Les contrôles faits pour une eau de qualité

Les contrôles effectués portent sur :

–          les paramètres physico-chimiques (pH, les sels minéraux, turbidité, la conductivité, le chlore libre résiduel…),

–          les métaux lourds (Arsenic, Plomb, Mercure …),

–          les pesticides organochlorés (persistants dans la nature et réputés cancérigènes),

–          les hydrocarbures,

–          les paramètres microbiologiques (Coliformes totaux et Escherichia coli, indicateurs de contaminations fécales et responsables de maladies d’origine hydrique telles que les diarrhées).

Le dispositif de contrôle et d’analyse

Le dispositif de contrôle et d’analyse dépend de l’origine de l’eau brute, du nombre de personnes à alimenter et de la quantité d’eau produite.

Ouagadougou : 20 points de prélèvement différents par jour  (eau brute, sortie station et bornes fontaines) ; du dimanche au lundi.

Paramètres analysés : pH, turbidité, conductivité, température, chlore libre résiduel, coliformes totaux, E. Coli.

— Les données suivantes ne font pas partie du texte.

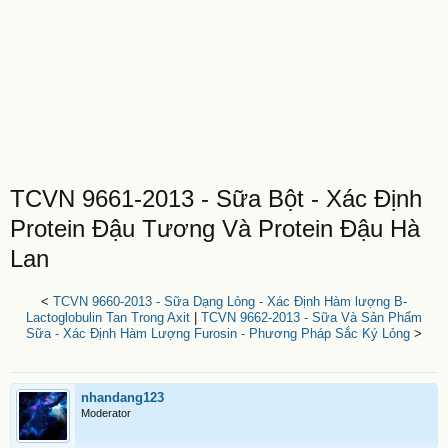
TCVN 9661-2013 - Sữa Bột - Xác Định
Protein Đậu Tương Và Protein Đậu Hà
Lan
<
TCVN 9660-2013 - Sữa Dạng Lỏng - Xác Định Hàm lượng B-
Lactoglobulin Tan Trong Axit
|
TCVN 9662-2013 - Sữa Và Sản Phẩm
Sữa - Xác Định Hàm Lượng Furosin - Phương Pháp Sắc Ký Lỏng
>
nhandang123
Moderator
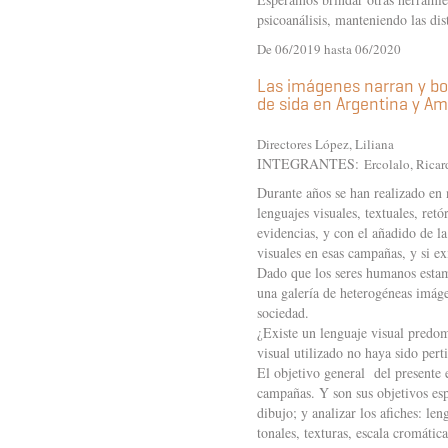
psicoanálisis, manteniendo las di
De 06/2019 hasta 06/2020
Las imágenes narran y bor
de sida en Argentina y Am
Directores López, Liliana
INTEGRANTES:
Ercolalo, Ricar
Durante años se han realizado en 
lenguajes visuales, textuales, ret
evidencias, y con el añadido de l
visuales en esas campañas, y si e
Dado que los seres humanos estam
una galería de heterogéneas imáge
sociedad.
¿Existe un lenguaje visual predom
visual utilizado no haya sido per
El objetivo general del presente e
campañas. Y son sus objetivos espec
dibujo; y analizar los afiches: le
tonales, texturas, escala cromática,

Bobo-Dioulasso : 07 points de prélèvement différents (eau brute, sortie station et bornes fontaines) par jour ; du dimanche au lundi.

Paramètres analysés : pH, turbidité, conductivité, température, chlore libre résiduel, coliformes totaux, E. Coli.

Les centres secondaires : 3 points de prélèvement différents par jour (eau brute, sortie station et BF), Paramètres analysés : pH, turbidité, chlore libre résiduel.

Sur les stations à eau de surface, ces paramètres sont analysés toutes les deux heures afin d’éviter des perturbations et améliorer notre réactivité.

 

Pour préserver la qualité de l’eau, évitons certains mauvais comportements qui concourent à la pollution de l’eau potable :

  • Avant de remplir le récipient de puisage, si celui-ci n’est pas bien nettoyé l’eau peut être polluée.
  • Quand le récipient de puisage n’est pas couvert, la poussière et les mains qui plongent dans l’eau le long du trajet peuvent entraîner une contamination de l’eau.
  • La non séparation de l’eau de boisson de celle réservée à d’autres usages implique la manipulation fréquente d’une grande quantité d’eau ; ce qui ne facilite pas l’entretien du récipient de stockage (lavage régulier, couverture…). L’utilisation fréquente de l’eau (pour la boisson et pour les autres usages) l’expose à plus de pratiques malsaines pouvant polluer l’eau.
  • Le stockage à l’extérieur de la maison expose l’eau aux intempéries de la nature.
  • L’absence d’un récipient de service à proximité du récipient de stockage oblige les personnes à utiliser n’importe quel récipient à portée de main dont l’état de propreté peut contaminer l’eau.
  • Même si le récipient de service est toujours à proximité, s’il n’est pas régulièrement nettoyé, il peut être source de pollution de toute l’eau.
  • Certaines pratiques lors du service de l’eau de boisson (mains plongées dans l’eau, remise du reste de l’eau dans le récipient de stockage…) sont nuisibles.